Begitu pintu kamar terbuka cukup lebar, Arel menepuk tempat kosong  memberi kode agar Elzie duduk di sebelahnya saja.

"Sekarang udah bisa di mulai, kan?" Tanya Arel. Semua mengangguk menanggapi.

Dan empat puluh menit berlalu, terasa sudah seperti dua jam menurut Elzie. Ia berdiri hendak pergi keluar untuk mengambil minum, karena minuman yang disediakan telah habis.

Arel ikut dengan Elzie, karena ia tahu kemungkinan besar temannya akan kesulitan membawa nampan berisi enam gelas dan satu teko isi minuman buah.

"Lo berarti sendirian, ya, kalau di rumah?" Tanya Arel begitu diceritakan bahwa anggota keluarga Elzie jarang berada di rumah.

"Iya, tapi kadang kakak gue selalu temenin gue semalaman walau besok subuhnya berangkat keluar lagi."

"Lo gak kesepian?"

Elzie tersenyum tipis, "enggak."

Mereka kembali menuju kamar, niatnya untuk membuka pintu, Arel urungkan.

"Kenapa?" Tanya Elzie bingung.

Arel tampak sangat bingung, ia mendadak menarik tangan temannya keluar dari rumah ini.

"Eh eh, lo mau kemana, sih? Nanti mereka nungguin sambil kehausan loh." Kata Elzie dengan polosnya tanpa tahu hal yang disembunyikan Arel ketika ia tak sengaja mendengar samar samar percakapan teman sekolompok nya.

"Gue gerah. Lo temenin gue aja disini, cari angin."

"Yaudah, gue ambil karpet dulu buat alas duduk."

"Ah, gak usah deh, makasih. Bentaran doang kok gue."

Elzie duduk begitu melihat Arel yang sudah lebih dulu duduk sila dan menaruh teko minuman.

"Zie, gue boleh enggak sering sering main ke rumah lo?" Pertanyaan itu membuat Elzie diam beberapa saat.

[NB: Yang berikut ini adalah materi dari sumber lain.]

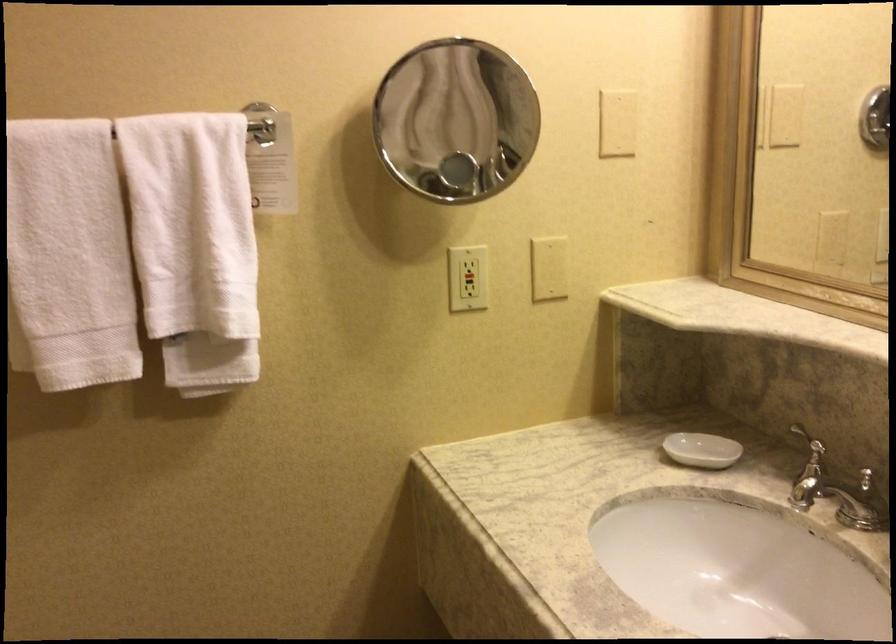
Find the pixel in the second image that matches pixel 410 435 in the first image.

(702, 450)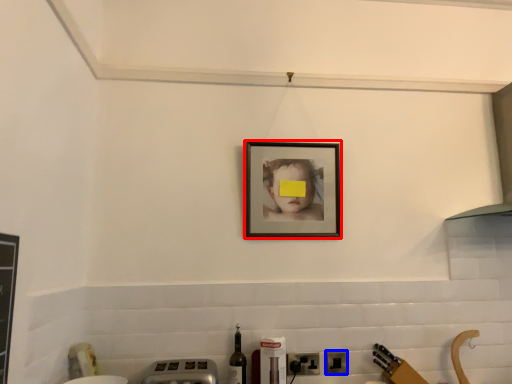
Question: Which object is further to the camera taking this photo, picture frame (highlighted by a red box) or electric outlet (highlighted by a blue box)?

Choices:
 (A) picture frame
 (B) electric outlet

Answer: (A)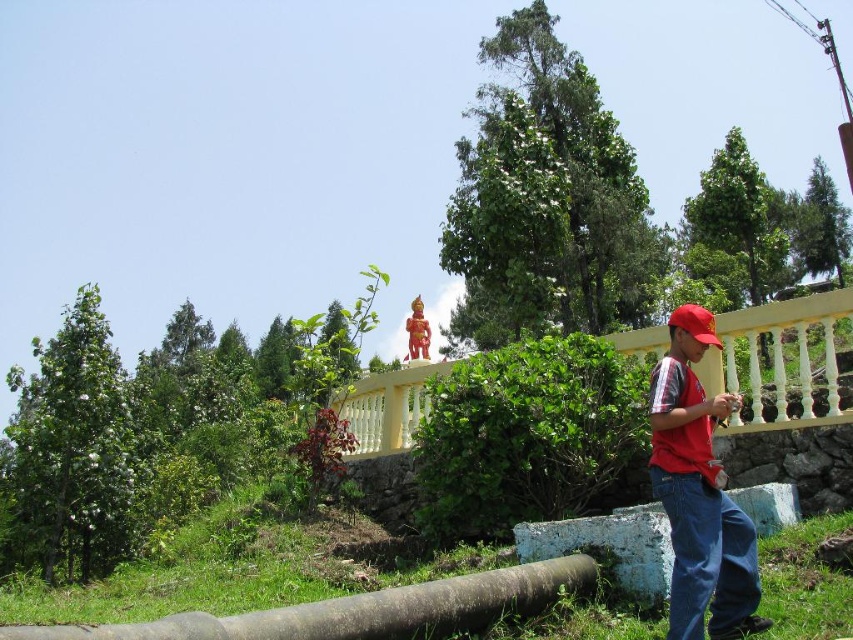
Question: Does yellow painted wood at upper center appear on the left side of brown rubber log at lower center?

Choices:
 (A) yes
 (B) no

Answer: (B)

Question: Can you confirm if yellow painted wood at upper center is thinner than brown rubber log at lower center?

Choices:
 (A) yes
 (B) no

Answer: (B)

Question: Does red matte shirt at right have a greater width compared to yellow painted wood at upper center?

Choices:
 (A) yes
 (B) no

Answer: (B)

Question: Among these objects, which one is farthest from the camera?

Choices:
 (A) red matte shirt at right
 (B) brown rubber log at lower center

Answer: (A)

Question: Which is nearer to the brown rubber log at lower center?

Choices:
 (A) red matte shirt at right
 (B) yellow painted wood at upper center

Answer: (A)

Question: Which object is the farthest from the red matte shirt at right?

Choices:
 (A) brown rubber log at lower center
 (B) yellow painted wood at upper center

Answer: (B)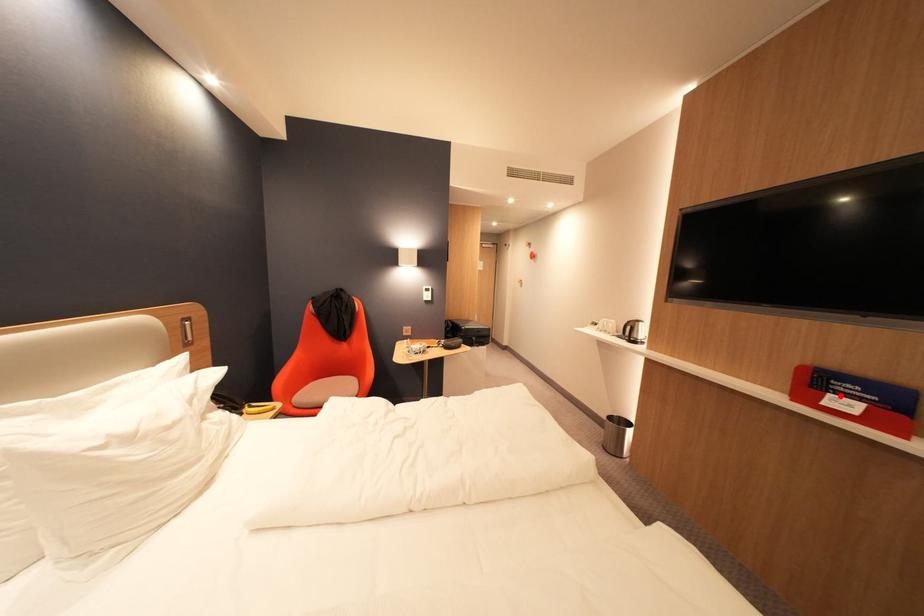
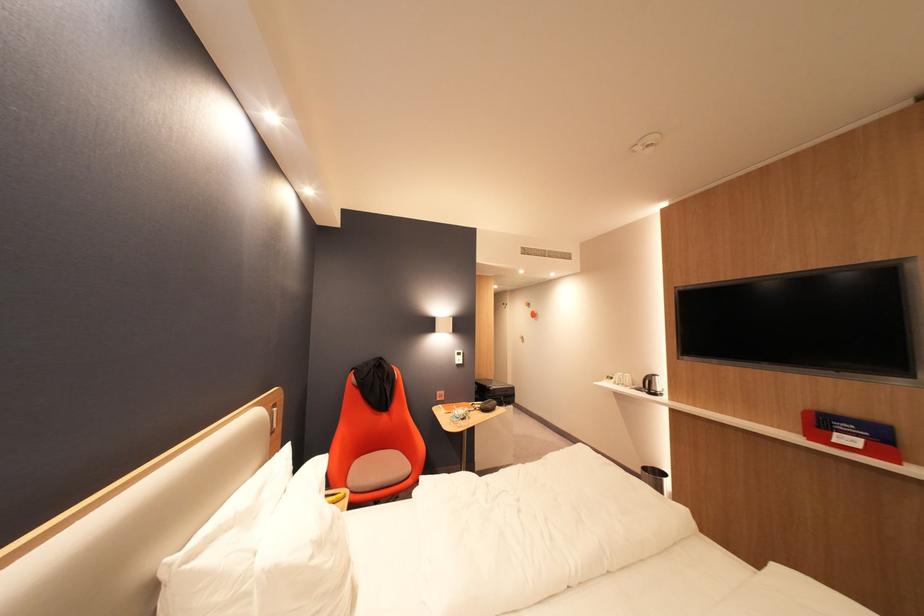
Locate, in the second image, the point that corresponds to the highlighted location in the first image.

(846, 435)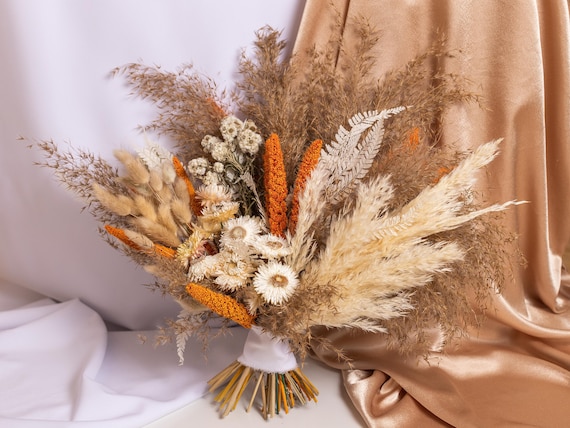
Find the location of a particular element. The width and height of the screenshot is (570, 428). beige wheat like plant is located at coordinates (399, 258).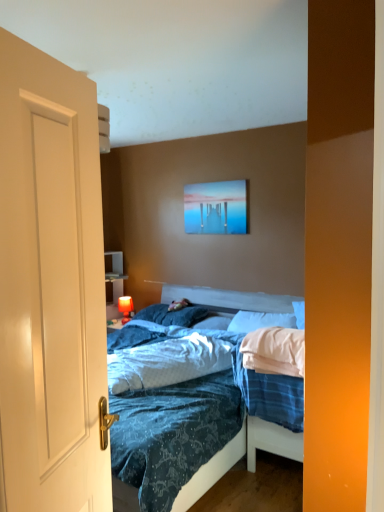
Question: Is blue textured fabric at center positioned before pillow at center, arranged as the first pillow when viewed from the right?

Choices:
 (A) yes
 (B) no

Answer: (A)

Question: Considering the relative sizes of blue textured fabric at center and pillow at center, arranged as the first pillow when viewed from the right, in the image provided, is blue textured fabric at center smaller than pillow at center, arranged as the first pillow when viewed from the right,?

Choices:
 (A) yes
 (B) no

Answer: (B)

Question: From the image's perspective, is blue textured fabric at center beneath pillow at center, marked as the third pillow in a left-to-right arrangement?

Choices:
 (A) no
 (B) yes

Answer: (B)

Question: Does blue textured fabric at center have a greater width compared to pillow at center, marked as the third pillow in a left-to-right arrangement?

Choices:
 (A) yes
 (B) no

Answer: (A)

Question: Is blue textured fabric at center positioned with its back to pillow at center, marked as the third pillow in a left-to-right arrangement?

Choices:
 (A) yes
 (B) no

Answer: (A)

Question: From the image's perspective, is white matte door at left above or below blue textured fabric at center?

Choices:
 (A) below
 (B) above

Answer: (B)

Question: Would you say white matte door at left is inside or outside blue textured fabric at center?

Choices:
 (A) outside
 (B) inside

Answer: (A)

Question: In terms of size, does white matte door at left appear bigger or smaller than blue textured fabric at center?

Choices:
 (A) big
 (B) small

Answer: (B)

Question: In the image, is white matte door at left on the left side or the right side of blue textured fabric at center?

Choices:
 (A) left
 (B) right

Answer: (A)

Question: In the image, is blue soft pillow at center, positioned as the 1th pillow in left-to-right order, positioned in front of or behind white matte door at left?

Choices:
 (A) behind
 (B) front

Answer: (A)

Question: In the image, is blue soft pillow at center, positioned as the 1th pillow in left-to-right order, on the left side or the right side of white matte door at left?

Choices:
 (A) left
 (B) right

Answer: (B)

Question: In terms of height, does blue soft pillow at center, positioned as the 1th pillow in left-to-right order, look taller or shorter compared to white matte door at left?

Choices:
 (A) short
 (B) tall

Answer: (A)

Question: Does point pyautogui.click(x=180, y=320) appear closer or farther from the camera than point pyautogui.click(x=89, y=362)?

Choices:
 (A) closer
 (B) farther

Answer: (B)

Question: From the image's perspective, is pillow at center, arranged as the first pillow when viewed from the right, above or below white matte door at left?

Choices:
 (A) below
 (B) above

Answer: (A)

Question: Is point (276, 325) positioned closer to the camera than point (61, 200)?

Choices:
 (A) farther
 (B) closer

Answer: (A)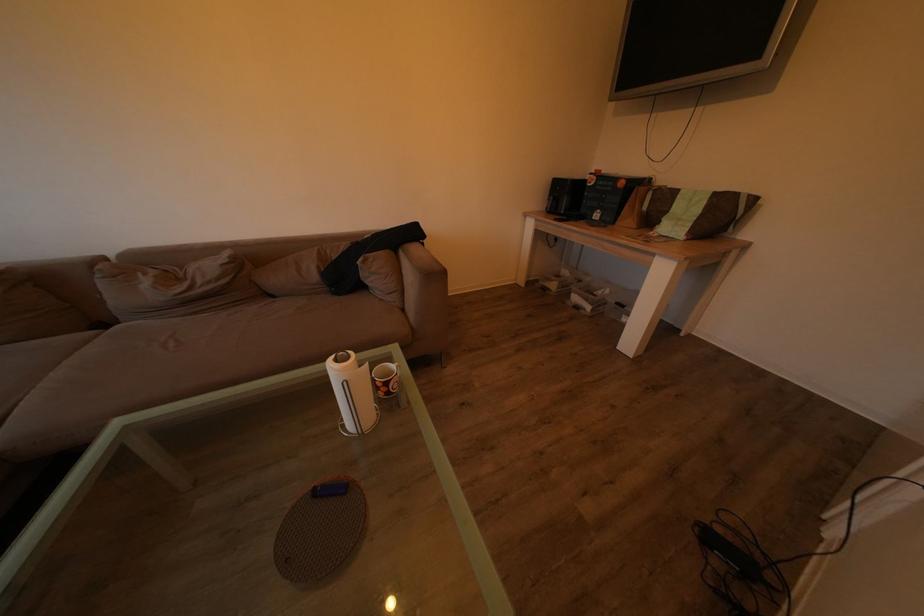
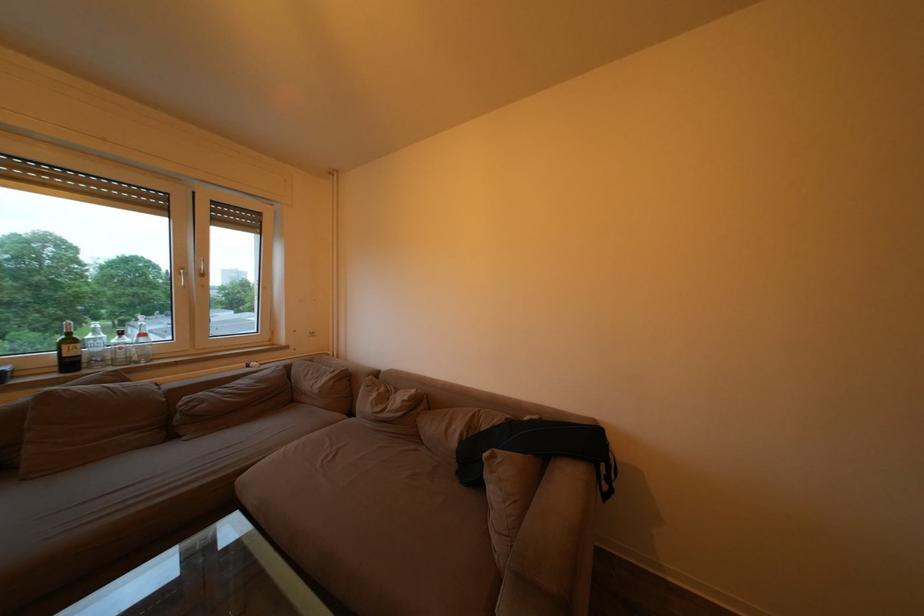
Question: The camera is either moving clockwise (left) or counter-clockwise (right) around the object. The first image is from the beginning of the video and the second image is from the end. Is the camera moving left or right when shooting the video?

Choices:
 (A) Left
 (B) Right

Answer: (B)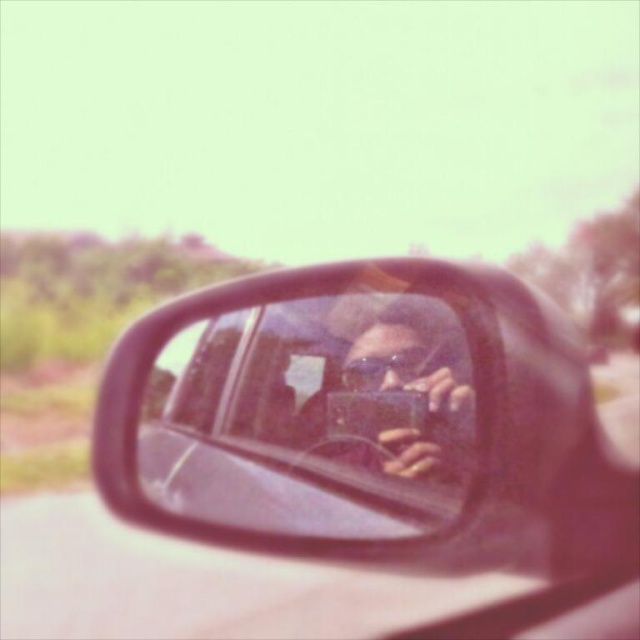
Question: Does shiny black mirror at center have a larger size compared to matte black camera at center?

Choices:
 (A) yes
 (B) no

Answer: (A)

Question: Which point is closer to the camera taking this photo?

Choices:
 (A) (305, 300)
 (B) (371, 408)

Answer: (B)

Question: Does shiny black mirror at center have a larger size compared to matte black camera at center?

Choices:
 (A) yes
 (B) no

Answer: (A)

Question: Does shiny black mirror at center have a lesser width compared to matte black camera at center?

Choices:
 (A) yes
 (B) no

Answer: (B)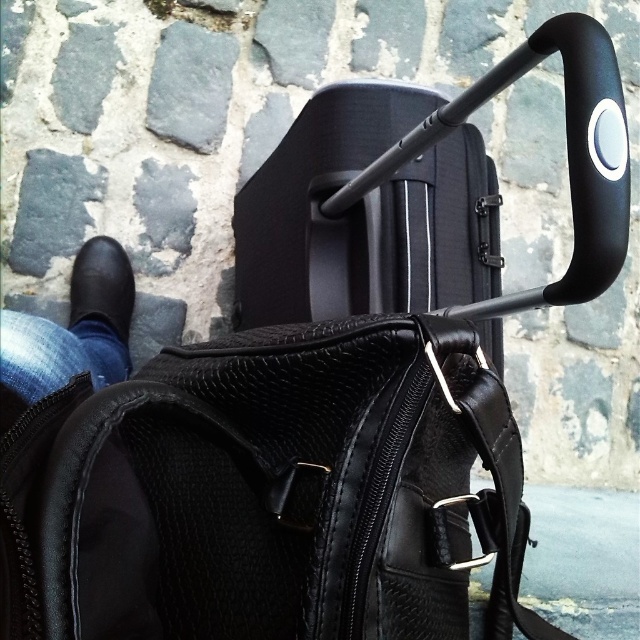
Question: Which object is closer to the camera taking this photo?

Choices:
 (A) black leather shoe at lower left
 (B) black leather bag at center
 (C) matte black suitcase at upper center

Answer: (B)

Question: Is black leather bag at center to the left of matte black suitcase at upper center from the viewer's perspective?

Choices:
 (A) yes
 (B) no

Answer: (A)

Question: Does black leather bag at center have a lesser width compared to black leather shoe at lower left?

Choices:
 (A) no
 (B) yes

Answer: (A)

Question: Which point is closer to the camera?

Choices:
 (A) matte black suitcase at upper center
 (B) black leather bag at center
 (C) black leather shoe at lower left

Answer: (B)

Question: Which object is the farthest from the matte black suitcase at upper center?

Choices:
 (A) black leather shoe at lower left
 (B) black leather bag at center

Answer: (A)

Question: Can you confirm if black leather bag at center is positioned to the right of matte black suitcase at upper center?

Choices:
 (A) no
 (B) yes

Answer: (A)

"Entar gue tanya abang sama kakak dulu."

"Hehe, kabarin kalau boleh, ya. Rumah gue sumpek banget, ditambah rame tapi gak ada satupun yang ajak gue ngobrol, jadi bosen kalau tiap pulang sekolah. Kan kalau ada lo, gue bisa lebih bebas dan gak bosen."

Sejujurnya, Elzie sangat senang mendengar kalimat terakhir Arel. Ia merasa berguna meski mungkin hanya sedikit.

"Gue ganggu gak, sih, Zie?"

"Hah? Enggak, kok. Kenapa mikir gitu? Gelagat gue aneh ya? Apa ekspresi gue diluar ekspektasi lo?"

Arel diam, dan tiba tiba tertawa singkat, "Bukan. Gue takut lo terganggu karena cerita cerita yang sering gue aduin ke elo. Gitu aja, sih."

Elzie menggeleng cepat, "Justru gue seneng ada yang percaya sampai nyeritain semuanya ke gue. Gue merasa spesial!" Diikuti cengir lebar di akhir kata.

Arel belum bisa melunturkan senyuman nya, kecuali beberapa hal yang ia dengar ketika di depan pintu kamar Elzie. Senyum itu hilang dalam hitungan detik.

"Zie, kalau ada kata kata orang yang ngehina lo, nyakitin lo, bilang ke gue, ya!"

"Kenapa? Gue bisa bilang juga ke kakak sama abang."

"Iya, sih ... Tapi gue bakal langsung buat mereka gak gitu lagi ke lo. Entar gue tonjok mukanya pake batu bata."

"Kakak gue juga bisa lakuin itu."

Karena ucapannya, Elzie berhasil mendengar decakan sebal dari Arel. Hal tersebut membuatnya terkekeh pelan meski masih agak bingung, "iya. Gue bakal ngasih tau kalian bertiga di menit yang sama. Makasih, ya."